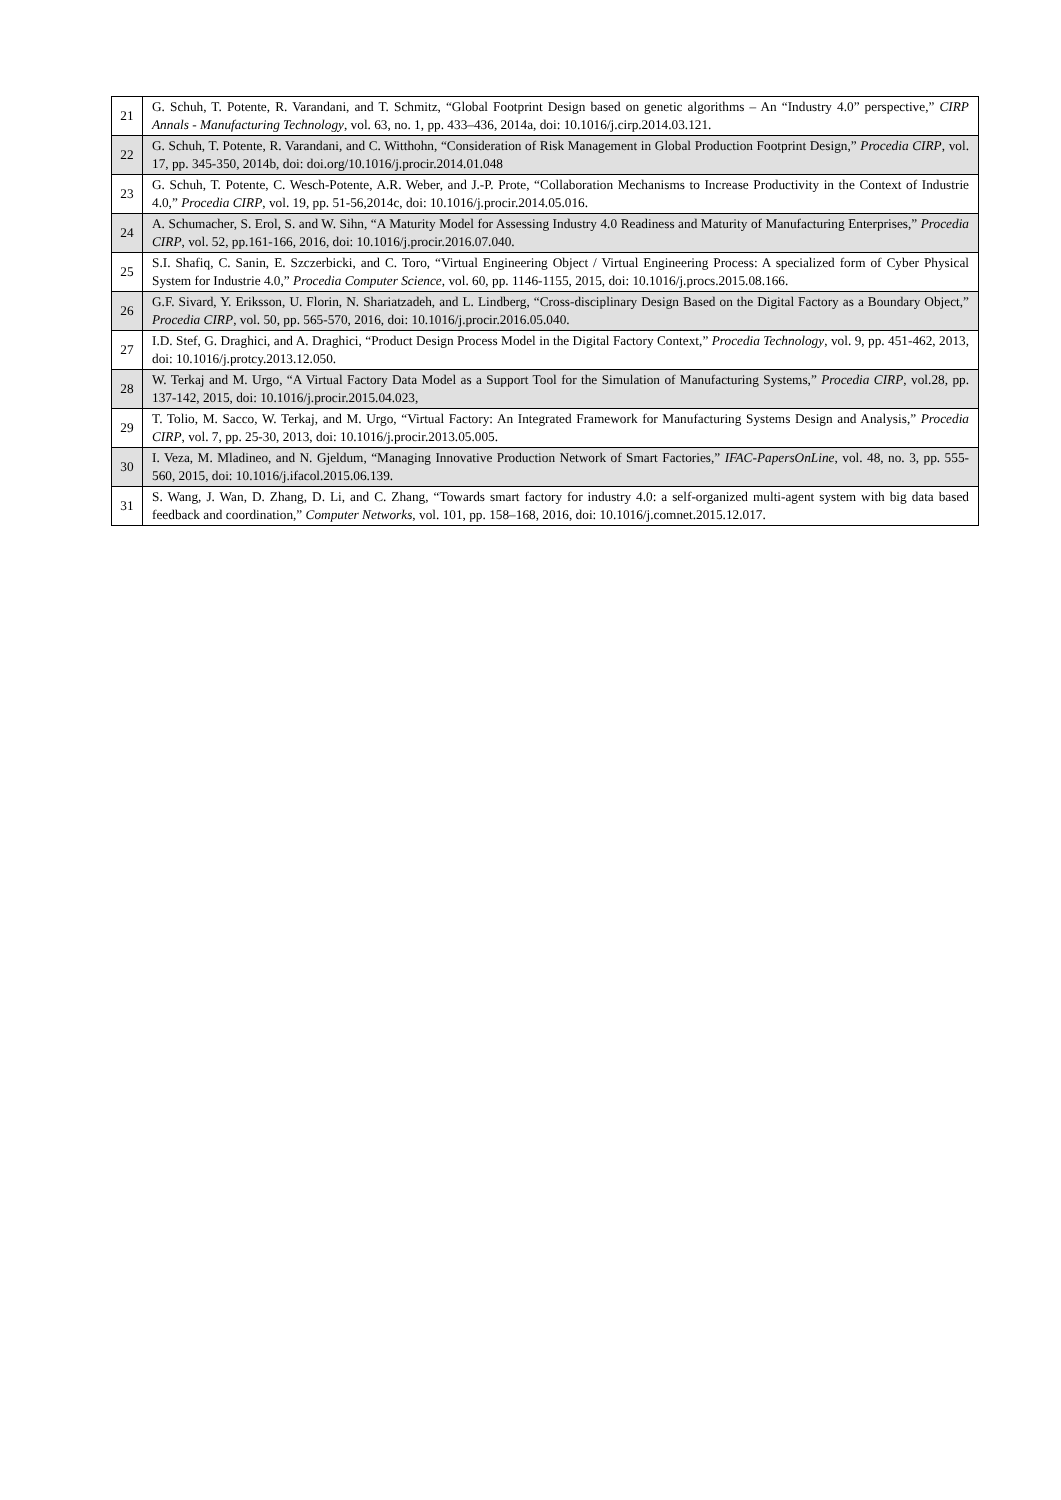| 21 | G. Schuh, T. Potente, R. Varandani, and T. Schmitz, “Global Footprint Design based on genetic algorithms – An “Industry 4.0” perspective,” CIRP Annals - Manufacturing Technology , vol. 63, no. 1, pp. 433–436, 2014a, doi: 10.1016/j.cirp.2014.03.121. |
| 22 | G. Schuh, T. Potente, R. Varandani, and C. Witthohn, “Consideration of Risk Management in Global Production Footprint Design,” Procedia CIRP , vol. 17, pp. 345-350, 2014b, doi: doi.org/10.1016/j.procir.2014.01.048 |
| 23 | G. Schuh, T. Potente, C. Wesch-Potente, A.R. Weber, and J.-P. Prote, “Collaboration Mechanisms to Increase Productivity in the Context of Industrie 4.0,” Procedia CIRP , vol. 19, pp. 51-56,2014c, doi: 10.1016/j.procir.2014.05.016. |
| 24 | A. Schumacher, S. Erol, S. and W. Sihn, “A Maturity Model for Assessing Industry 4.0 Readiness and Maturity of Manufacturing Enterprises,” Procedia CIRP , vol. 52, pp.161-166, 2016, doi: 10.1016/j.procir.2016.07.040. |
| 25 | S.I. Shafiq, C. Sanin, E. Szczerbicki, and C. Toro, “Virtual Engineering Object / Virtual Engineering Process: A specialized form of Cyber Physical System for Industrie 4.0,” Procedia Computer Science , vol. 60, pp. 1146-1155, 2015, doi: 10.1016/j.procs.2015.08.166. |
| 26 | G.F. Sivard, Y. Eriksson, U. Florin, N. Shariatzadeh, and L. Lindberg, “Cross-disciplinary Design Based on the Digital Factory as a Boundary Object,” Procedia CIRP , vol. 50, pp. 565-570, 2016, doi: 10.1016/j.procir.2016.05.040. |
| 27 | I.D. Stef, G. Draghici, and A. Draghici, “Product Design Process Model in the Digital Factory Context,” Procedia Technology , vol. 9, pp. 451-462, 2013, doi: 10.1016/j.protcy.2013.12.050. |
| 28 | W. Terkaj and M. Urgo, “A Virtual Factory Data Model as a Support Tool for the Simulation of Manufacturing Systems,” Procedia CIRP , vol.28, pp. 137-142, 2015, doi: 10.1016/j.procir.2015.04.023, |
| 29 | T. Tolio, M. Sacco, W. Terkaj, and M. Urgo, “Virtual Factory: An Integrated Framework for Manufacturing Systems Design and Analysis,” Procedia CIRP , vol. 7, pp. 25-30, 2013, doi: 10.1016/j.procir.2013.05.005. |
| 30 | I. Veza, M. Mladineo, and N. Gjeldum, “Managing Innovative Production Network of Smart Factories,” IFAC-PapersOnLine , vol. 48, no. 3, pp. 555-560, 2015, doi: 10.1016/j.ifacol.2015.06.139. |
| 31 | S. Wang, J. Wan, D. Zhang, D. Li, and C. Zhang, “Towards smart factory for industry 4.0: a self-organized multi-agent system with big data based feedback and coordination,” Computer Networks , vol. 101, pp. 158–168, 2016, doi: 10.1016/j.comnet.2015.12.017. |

::::::::::

Output the full material exactly as given, without its pictures.

» WRITTEN SOLUTION:
| 21 | G. Schuh, T. Potente, R. Varandani, and T. Schmitz, “Global Footprint Design based on genetic algorithms – An “Industry 4.0” perspective,” CIRP Annals - Manufacturing Technology , vol. 63, no. 1, pp. 433–436, 2014a, doi: 10.1016/j.cirp.2014.03.121. |
| 22 | G. Schuh, T. Potente, R. Varandani, and C. Witthohn, “Consideration of Risk Management in Global Production Footprint Design,” Procedia CIRP , vol. 17, pp. 345-350, 2014b, doi: doi.org/10.1016/j.procir.2014.01.048 |
| 23 | G. Schuh, T. Potente, C. Wesch-Potente, A.R. Weber, and J.-P. Prote, “Collaboration Mechanisms to Increase Productivity in the Context of Industrie 4.0,” Procedia CIRP , vol. 19, pp. 51-56,2014c, doi: 10.1016/j.procir.2014.05.016. |
| 24 | A. Schumacher, S. Erol, S. and W. Sihn, “A Maturity Model for Assessing Industry 4.0 Readiness and Maturity of Manufacturing Enterprises,” Procedia CIRP , vol. 52, pp.161-166, 2016, doi: 10.1016/j.procir.2016.07.040. |
| 25 | S.I. Shafiq, C. Sanin, E. Szczerbicki, and C. Toro, “Virtual Engineering Object / Virtual Engineering Process: A specialized form of Cyber Physical System for Industrie 4.0,” Procedia Computer Science , vol. 60, pp. 1146-1155, 2015, doi: 10.1016/j.procs.2015.08.166. |
| 26 | G.F. Sivard, Y. Eriksson, U. Florin, N. Shariatzadeh, and L. Lindberg, “Cross-disciplinary Design Based on the Digital Factory as a Boundary Object,” Procedia CIRP , vol. 50, pp. 565-570, 2016, doi: 10.1016/j.procir.2016.05.040. |
| 27 | I.D. Stef, G. Draghici, and A. Draghici, “Product Design Process Model in the Digital Factory Context,” Procedia Technology , vol. 9, pp. 451-462, 2013, doi: 10.1016/j.protcy.2013.12.050. |
| 28 | W. Terkaj and M. Urgo, “A Virtual Factory Data Model as a Support Tool for the Simulation of Manufacturing Systems,” Procedia CIRP , vol.28, pp. 137-142, 2015, doi: 10.1016/j.procir.2015.04.023, |
| 29 | T. Tolio, M. Sacco, W. Terkaj, and M. Urgo, “Virtual Factory: An Integrated Framework for Manufacturing Systems Design and Analysis,” Procedia CIRP , vol. 7, pp. 25-30, 2013, doi: 10.1016/j.procir.2013.05.005. |
| 30 | I. Veza, M. Mladineo, and N. Gjeldum, “Managing Innovative Production Network of Smart Factories,” IFAC-PapersOnLine , vol. 48, no. 3, pp. 555-560, 2015, doi: 10.1016/j.ifacol.2015.06.139. |
| 31 | S. Wang, J. Wan, D. Zhang, D. Li, and C. Zhang, “Towards smart factory for industry 4.0: a self-organized multi-agent system with big data based feedback and coordination,” Computer Networks , vol. 101, pp. 158–168, 2016, doi: 10.1016/j.comnet.2015.12.017. |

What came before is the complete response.